The imprisonment last week of Jacob Zuma is of course a victory, however belated, for the principle of equality before the law. It is also a victory for all those whose persistence finally succeeded in bringing the former president to justice. Let us further hope that Mr Zuma’s punishment makes all of our rulers wary of themselves being jailed for contempt of court.
It would nevertheless be over-optimistic to see this important and symbolic event as possibly the “end of the beginning”. When Mr Zuma became president in 2009, this columnist was hopeful enough to ask whether he would be able to prevent this country from becoming a “failing state”. That the question could even be posed shows that South African was sliding downwards even before Mr Zuma became president. He, of course, made things worse. And since Cyril Ramaphosa took over in 2018, the downward slide has continued.
To those urging Mr Ramaphosa to speed up reform, or at least embark upon it, the retort from many journalists, academics, and business leaders was that he always “played a long game”. They were right, of course, as the tragically tardy pace of vaccination in South Africa shows – while Mr Ramaphosa, like a typical Third World victim, busies himself by railing against “vaccine nationalism”.
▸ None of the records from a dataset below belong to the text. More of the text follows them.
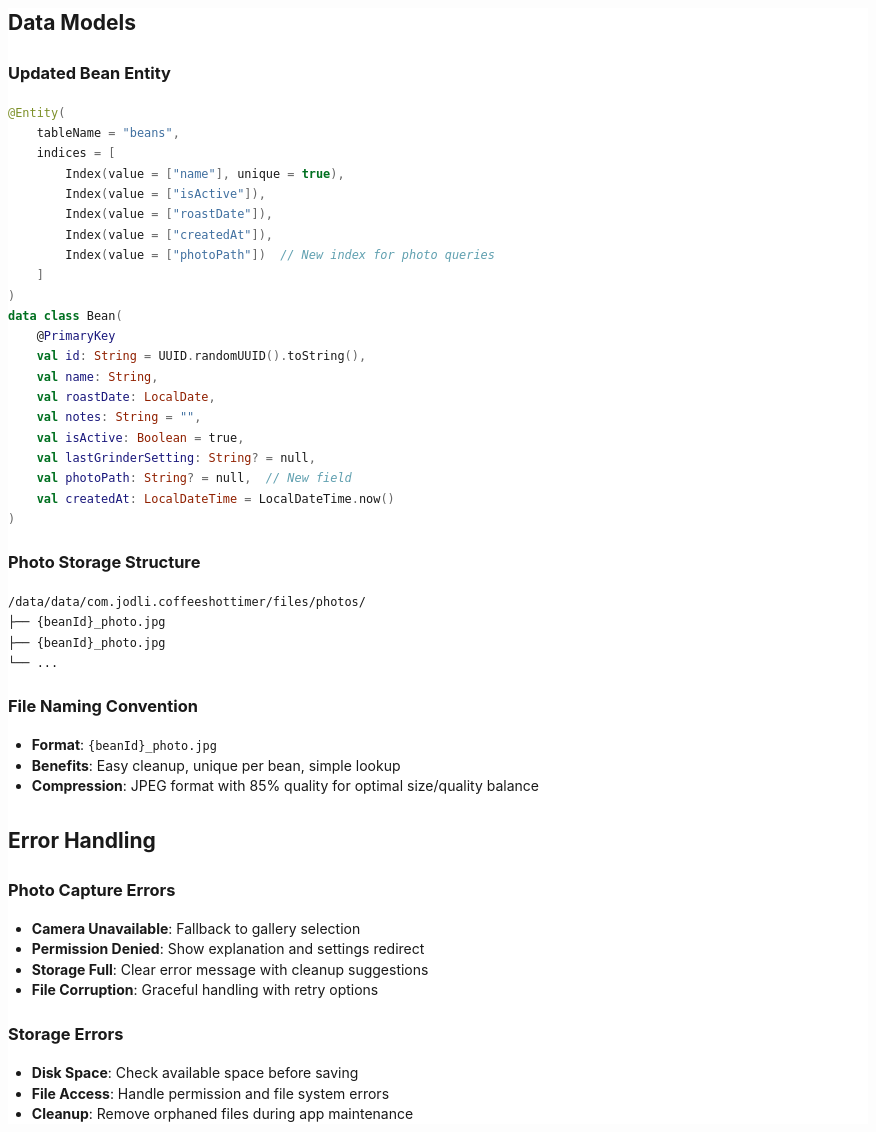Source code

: ## Data Models

### Updated Bean Entity
```kotlin
@Entity(
    tableName = "beans",
    indices = [
        Index(value = ["name"], unique = true),
        Index(value = ["isActive"]),
        Index(value = ["roastDate"]),
        Index(value = ["createdAt"]),
        Index(value = ["photoPath"])  // New index for photo queries
    ]
)
data class Bean(
    @PrimaryKey
    val id: String = UUID.randomUUID().toString(),
    val name: String,
    val roastDate: LocalDate,
    val notes: String = "",
    val isActive: Boolean = true,
    val lastGrinderSetting: String? = null,
    val photoPath: String? = null,  // New field
    val createdAt: LocalDateTime = LocalDateTime.now()
)
```

### Photo Storage Structure
```
/data/data/com.jodli.coffeeshottimer/files/photos/
├── {beanId}_photo.jpg
├── {beanId}_photo.jpg
└── ...
```

### File Naming Convention
- **Format**: `{beanId}_photo.jpg`
- **Benefits**: Easy cleanup, unique per bean, simple lookup
- **Compression**: JPEG format with 85% quality for optimal size/quality balance

## Error Handling

### Photo Capture Errors
- **Camera Unavailable**: Fallback to gallery selection
- **Permission Denied**: Show explanation and settings redirect
- **Storage Full**: Clear error message with cleanup suggestions
- **File Corruption**: Graceful handling with retry options

### Storage Errors
- **Disk Space**: Check available space before saving
- **File Access**: Handle permission and file system errors
- **Cleanup**: Remove orphaned files during app maintenance
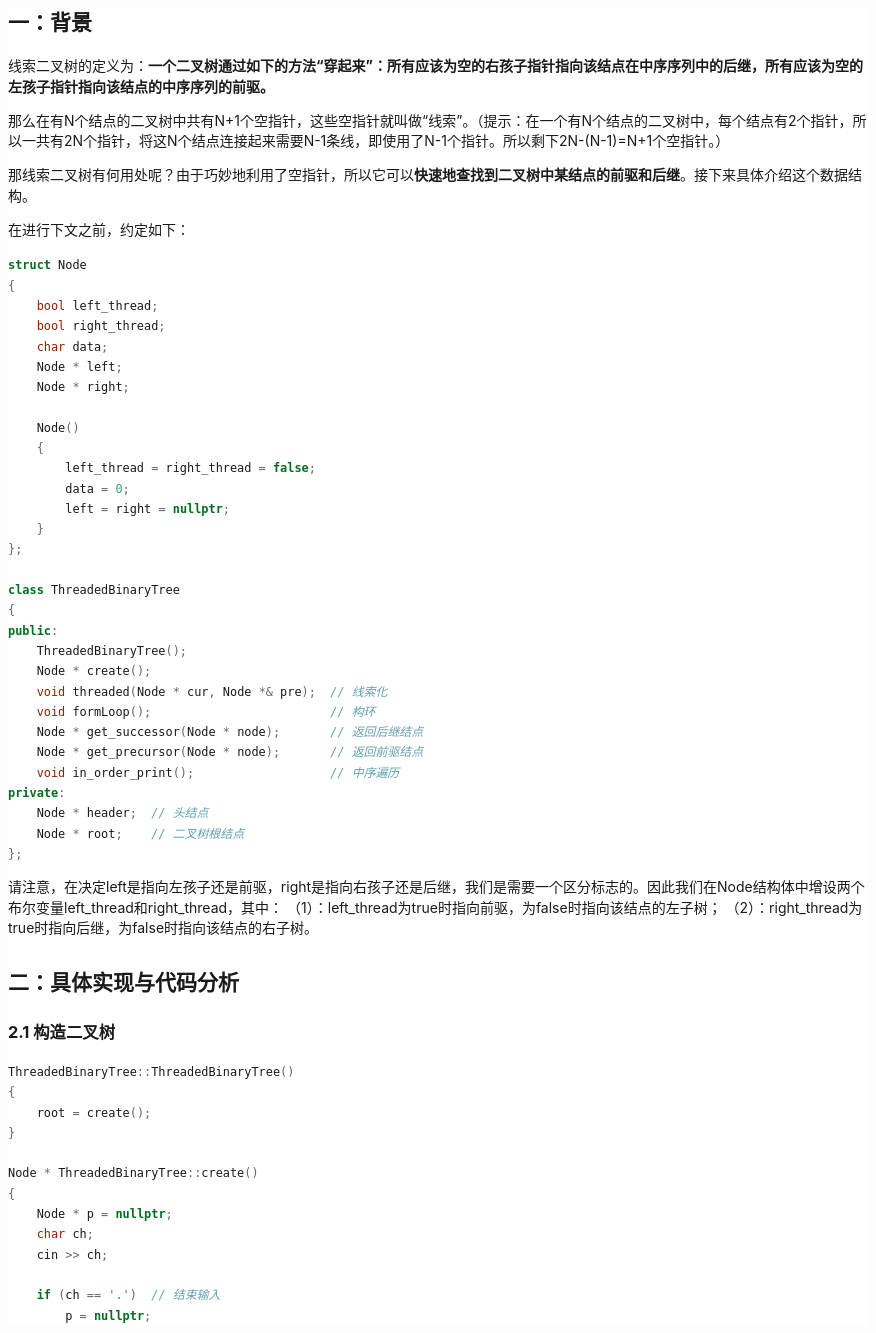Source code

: ## 一：背景

线索二叉树的定义为：**一个二叉树通过如下的方法“穿起来”：所有应该为空的右孩子指针指向该结点在中序序列中的后继，所有应该为空的左孩子指针指向该结点的中序序列的前驱。**

那么在有N个结点的二叉树中共有N+1个空指针，这些空指针就叫做“线索”。（提示：在一个有N个结点的二叉树中，每个结点有2个指针，所以一共有2N个指针，将这N个结点连接起来需要N-1条线，即使用了N-1个指针。所以剩下2N-(N-1)=N+1个空指针。）

那线索二叉树有何用处呢？由于巧妙地利用了空指针，所以它可以**快速地查找到二叉树中某结点的前驱和后继**。接下来具体介绍这个数据结构。

在进行下文之前，约定如下：


```c++
struct Node
{
	bool left_thread;
	bool right_thread;
	char data;
	Node * left;
	Node * right;

	Node()
	{
		left_thread = right_thread = false;
		data = 0;
		left = right = nullptr;
	}
};

class ThreadedBinaryTree
{
public:
	ThreadedBinaryTree();
	Node * create();
	void threaded(Node * cur, Node *& pre);  // 线索化
	void formLoop();                         // 构环
	Node * get_successor(Node * node);       // 返回后继结点
	Node * get_precursor(Node * node);       // 返回前驱结点
	void in_order_print();                   // 中序遍历
private:
	Node * header;  // 头结点
	Node * root;    // 二叉树根结点
};
```
请注意，在决定left是指向左孩子还是前驱，right是指向右孩子还是后继，我们是需要一个区分标志的。因此我们在Node结构体中增设两个布尔变量left_thread和right_thread，其中：
（1）：left\_thread为true时指向前驱，为false时指向该结点的左子树；
（2）：right\_thread为true时指向后继，为false时指向该结点的右子树。
## 二：具体实现与代码分析
### 2.1 构造二叉树
```c++
ThreadedBinaryTree::ThreadedBinaryTree()
{
	root = create();
}

Node * ThreadedBinaryTree::create()
{
	Node * p = nullptr;
	char ch;
	cin >> ch;
  
	if (ch == '.')  // 结束输入
		p = nullptr;
```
President Ramaphosa gets invited to G7 summit conferences and the like, but he must be one of the most over-rated “leaders” in the world today. This is not because his policies are wrong, although most of them are, but because his government fails to carry out some of the most basic functions of any government. These include preserving law and order, running an efficient public sector, and providing essential services.
As president and party boss Mr Ramaphosa presides over a vast number of ministers, their deputies, provincial executives, and local councillors, along with their support staff of public servants, not to mention officials of state-owned entities. If numbers translated into efficiency, we should have one of the best-run countries on the planet. But the reverse is true.